Saudi Arabia mull oil sales in Chinese yuan
The crushing sanctions levied on Russia by the U.S. showed the power of the dollar — and that may drive efforts to avoid using the greenback.
Case in point: Saudi Arabia is in talks with China about accepting Chinese currency in exchange for oil, the WSJ reports.
Why it matters: Such a deal could signal that the dollar's pre-eminent status — already in flux as a result of China's rise — faces additional challenges during this moment of geopolitical change.
Threat level: Experts on the dollar — which is the world's dominant currency in terms of pricing, payments and reserves — say that a potential Saudi-China oil linkage is more a symbolic move than a serious threat to the dollar's top-dog "reserve currency" status.
- "It could marginally dent the dollar's role as the reserve currency, but not that much," Eswar Prasad, an economics professor at Cornell University and the author of "The Dollar Trap," tells Axios.
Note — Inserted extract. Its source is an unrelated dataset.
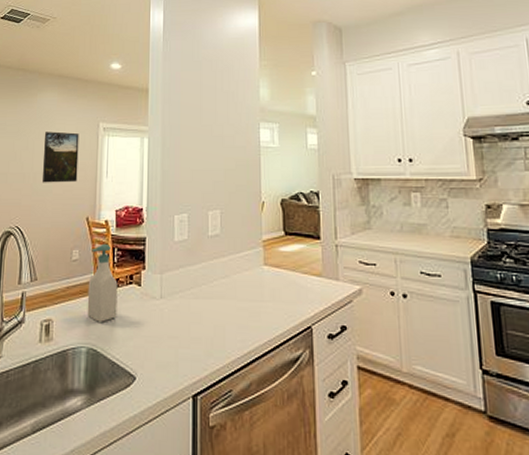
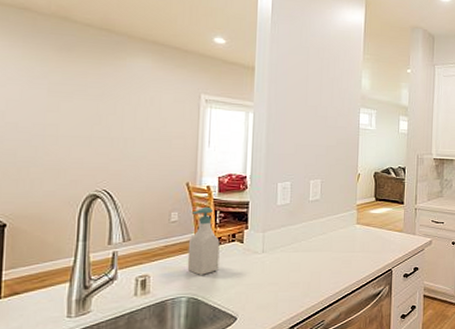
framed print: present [43,131,79,183] -> none [135,98,178,150]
- "Ultimately, as a reserve currency, you still need a very liquid currency with deep financial markets and strong institutions," he adds.
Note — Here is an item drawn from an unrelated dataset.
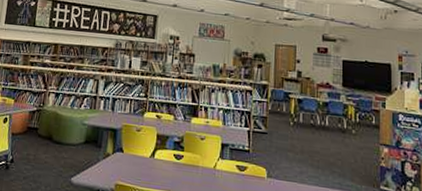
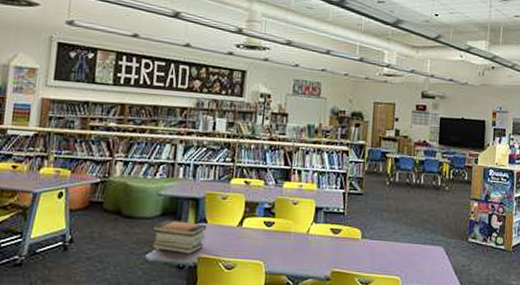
book stack: none [76,147,123,181] -> present [152,220,207,254]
The backstory: Saudi Arabia has sold its oil exclusively in dollars since late 1974 after it struck a deal with the Nixon administration that included key economic and security components.
- At the time, Saudi Arabia had just led a devastating oil embargo against the U.S.
- The 1974 agreement reset the relationship, deepening the military and economic ties between the two countries.
- But since a U.S. intelligence report found that Saudi leaders approved the 2018 murder of journalist and U.S. resident Jamal Khashoggi, things are less friendly.
The bottom line: The dollar's strength stems in large part from its linkage to democracy. American laws, courts and democratic institutions exert a powerful pull that authoritarian economies have trouble competing with. At least for now.